_EXERCISE TASKS_:
a) Transcribe the Passive House excerpt word for word from "Usually, underfloor heating" up to and including "(lower heat dissipation).".
b) In the Passive House excerpt, condense the paragraph beginning "An advantage of underfloor heating" into a short bulleted list that keeps its main facts.

_PAGE EXCERPT_:
Usually, underfloor heating is implemented because people desire the comfort of warm feet. In the Passive House however, this is achieved in any case due to the excellent insulation. User experiences confirm this:
An underfloor heating system will have relatively little effect in the Passive House in terms of increased comfort. Due to the smaller heating power, it is unlikely that the floor temperature will get much warmer than 24°C. However, if at all, this temperature will only occur as a maximum winter temperature, i.e. in the heating load case. In order to achieve warm feet, it would be more expedient to select the correct type of floor covering and to give preference to “warm” materials like wood (lower heat dissipation).
An advantage of underfloor heating is that it requires very low flow temperatures, therefore in the Passive House, such heated surfaces can be successfully coupled with systems that provide low flow temperatures (e.g. heat pumps). A disadvantage is that such a system is not a cost-effective supply variant for a Passive House. In the Passive House, it does not matter how and where the small amount of residual heat is supplied. For achieving this cost-effectively, it is possible to use the ventilation system, which is essential in any case, for heating as well. Nevertheless, various Passive Houses with underfloor heating systems have been realised.
How can I balance ventilation ducts?
Especially if you want to balance the fans with the help of individually measured values, you'll need a precise measurement of air flow rates. We recommend the use of a device called a flow finder, which tends to be far more accurate than an anemometer, as it is equipped with an auxiliary fan that compensates the additional pressure difference of the hood.
Is the ventilation system noisy?
A ventilation system, that is designed and executed with care will not be audible in standard operation mode. Most ventilation units should be installed in a utility room or another area not too close to the bedroom. Ducting systems needs to be fitted with silencers. The home will also be better protected against noise from outside.
Is it necessary to install a mechanical ventilation system with heat recovery (MVHR)/HRV, or may I use windows for ventilation?

_GIVEN DATA_:

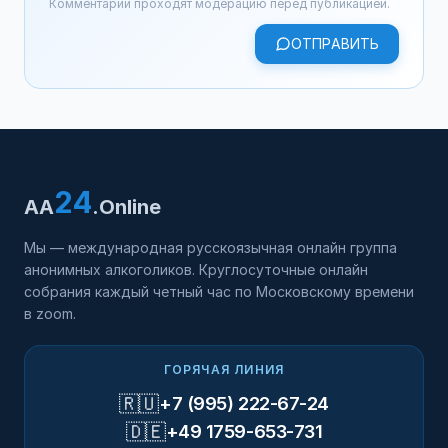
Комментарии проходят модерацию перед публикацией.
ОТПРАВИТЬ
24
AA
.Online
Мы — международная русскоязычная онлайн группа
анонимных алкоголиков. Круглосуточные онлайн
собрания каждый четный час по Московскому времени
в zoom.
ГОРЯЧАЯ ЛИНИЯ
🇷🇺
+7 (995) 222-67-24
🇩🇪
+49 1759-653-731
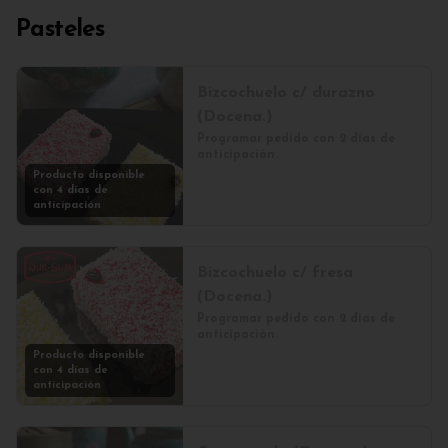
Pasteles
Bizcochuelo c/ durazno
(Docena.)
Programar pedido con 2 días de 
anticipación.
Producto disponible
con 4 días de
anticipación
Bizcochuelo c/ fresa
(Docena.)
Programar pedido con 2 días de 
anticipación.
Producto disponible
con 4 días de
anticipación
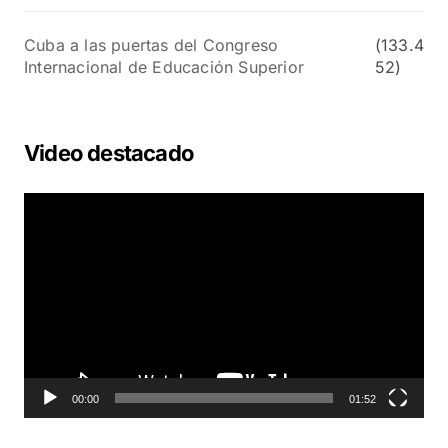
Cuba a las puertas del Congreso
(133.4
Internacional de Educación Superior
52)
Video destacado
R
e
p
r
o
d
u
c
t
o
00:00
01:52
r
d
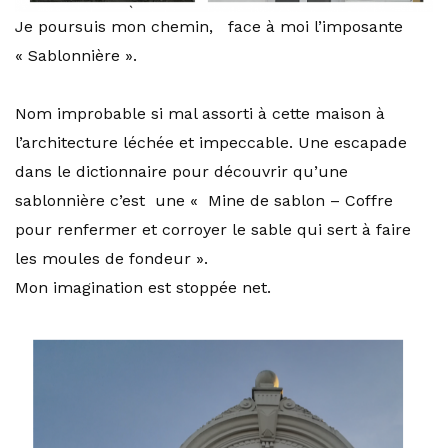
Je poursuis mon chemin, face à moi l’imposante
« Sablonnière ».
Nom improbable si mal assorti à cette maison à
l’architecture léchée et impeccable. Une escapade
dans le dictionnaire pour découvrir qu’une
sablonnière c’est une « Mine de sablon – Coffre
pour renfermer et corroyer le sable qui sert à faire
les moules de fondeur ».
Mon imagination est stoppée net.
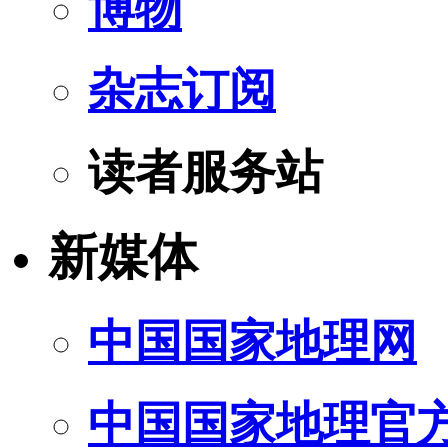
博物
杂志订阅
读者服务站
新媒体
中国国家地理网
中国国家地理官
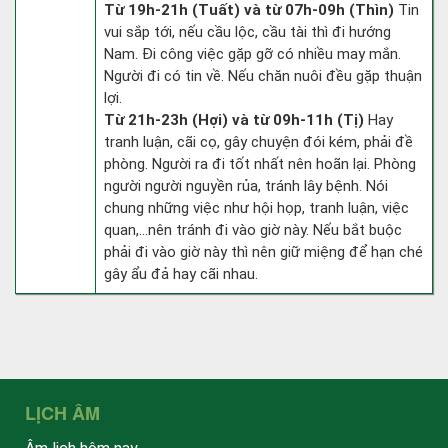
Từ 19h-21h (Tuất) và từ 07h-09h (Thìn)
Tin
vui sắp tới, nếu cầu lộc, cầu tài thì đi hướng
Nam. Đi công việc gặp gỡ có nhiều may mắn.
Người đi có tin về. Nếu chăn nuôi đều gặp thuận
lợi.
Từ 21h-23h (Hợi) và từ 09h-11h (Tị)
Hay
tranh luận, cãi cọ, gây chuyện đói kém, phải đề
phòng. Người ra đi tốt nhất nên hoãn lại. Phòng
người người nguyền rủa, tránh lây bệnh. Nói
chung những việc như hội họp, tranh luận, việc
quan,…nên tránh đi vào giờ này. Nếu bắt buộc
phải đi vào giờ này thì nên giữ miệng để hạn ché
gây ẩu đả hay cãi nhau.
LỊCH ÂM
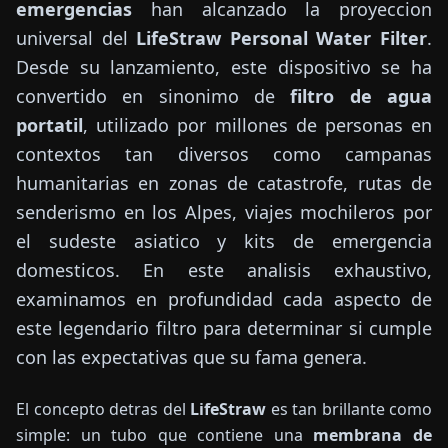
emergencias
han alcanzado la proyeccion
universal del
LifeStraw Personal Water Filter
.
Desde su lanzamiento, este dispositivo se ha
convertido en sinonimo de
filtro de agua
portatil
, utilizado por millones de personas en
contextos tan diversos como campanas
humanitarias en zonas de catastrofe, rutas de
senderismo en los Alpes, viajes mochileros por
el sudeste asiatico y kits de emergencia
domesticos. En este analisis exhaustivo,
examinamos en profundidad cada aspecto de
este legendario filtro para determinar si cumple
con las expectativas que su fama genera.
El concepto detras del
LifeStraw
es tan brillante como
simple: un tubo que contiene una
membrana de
...
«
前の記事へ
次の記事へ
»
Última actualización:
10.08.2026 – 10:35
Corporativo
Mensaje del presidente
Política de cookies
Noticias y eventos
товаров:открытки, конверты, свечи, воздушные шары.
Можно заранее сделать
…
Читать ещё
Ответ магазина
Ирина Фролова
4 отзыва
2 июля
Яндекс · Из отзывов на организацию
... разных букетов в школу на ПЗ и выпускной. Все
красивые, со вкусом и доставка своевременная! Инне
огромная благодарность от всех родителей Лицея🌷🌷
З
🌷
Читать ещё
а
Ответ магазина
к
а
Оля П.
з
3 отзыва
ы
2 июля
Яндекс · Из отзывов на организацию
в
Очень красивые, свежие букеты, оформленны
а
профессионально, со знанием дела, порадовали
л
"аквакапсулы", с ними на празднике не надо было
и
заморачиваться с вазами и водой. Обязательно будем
...
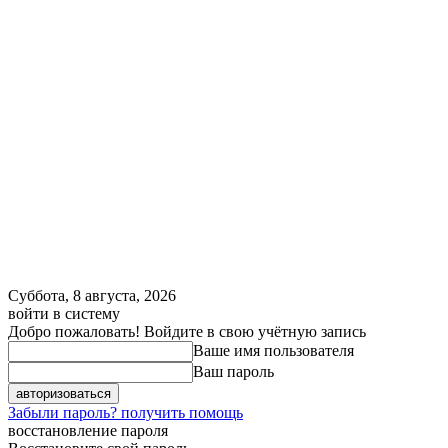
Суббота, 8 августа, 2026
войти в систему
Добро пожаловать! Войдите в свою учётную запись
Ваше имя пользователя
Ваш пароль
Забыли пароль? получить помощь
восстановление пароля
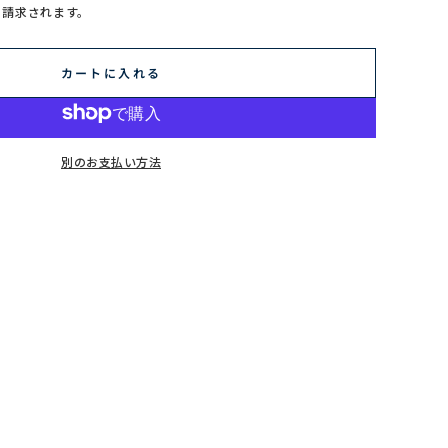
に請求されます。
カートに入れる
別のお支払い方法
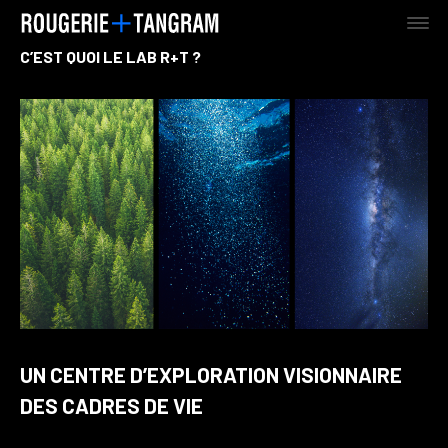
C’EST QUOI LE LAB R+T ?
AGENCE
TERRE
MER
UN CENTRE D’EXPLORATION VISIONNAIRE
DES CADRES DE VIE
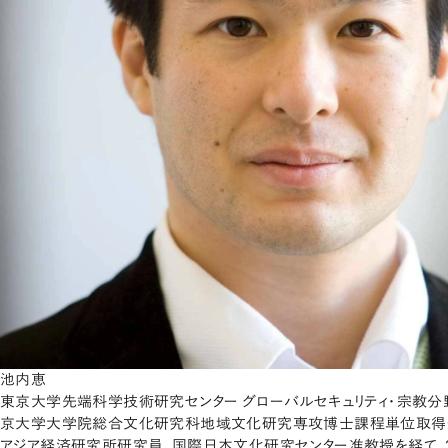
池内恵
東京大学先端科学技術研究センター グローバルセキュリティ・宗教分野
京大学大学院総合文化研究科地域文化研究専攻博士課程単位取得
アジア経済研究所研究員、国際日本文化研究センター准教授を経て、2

_ANSWERS IN ORDER_:
a)
Usually, underfloor heating is implemented because people desire the comfort of warm feet. In the Passive House however, this is achieved in any case due to the excellent insulation. User experiences confirm this:
An underfloor heating system will have relatively little effect in the Passive House in terms of increased comfort. Due to the smaller heating power, it is unlikely that the floor temperature will get much warmer than 24°C. However, if at all, this temperature will only occur as a maximum winter temperature, i.e. in the heating load case. In order to achieve warm feet, it would be more expedient to select the correct type of floor covering and to give preference to “warm” materials like wood (lower heat dissipation).

b)
- Advantage: underfloor heating needs very low flow temperatures, so in a Passive House it can be coupled successfully with systems that supply low flow temperatures, such as heat pumps.
- Disadvantage: it is not a cost-effective supply option for a Passive House.
- In a Passive House, how and where the small amount of residual heat is supplied does not matter. The ventilation system, which is essential anyway, can also provide heating cost-effectively.
- Even so, various Passive Houses have been built with underfloor heating.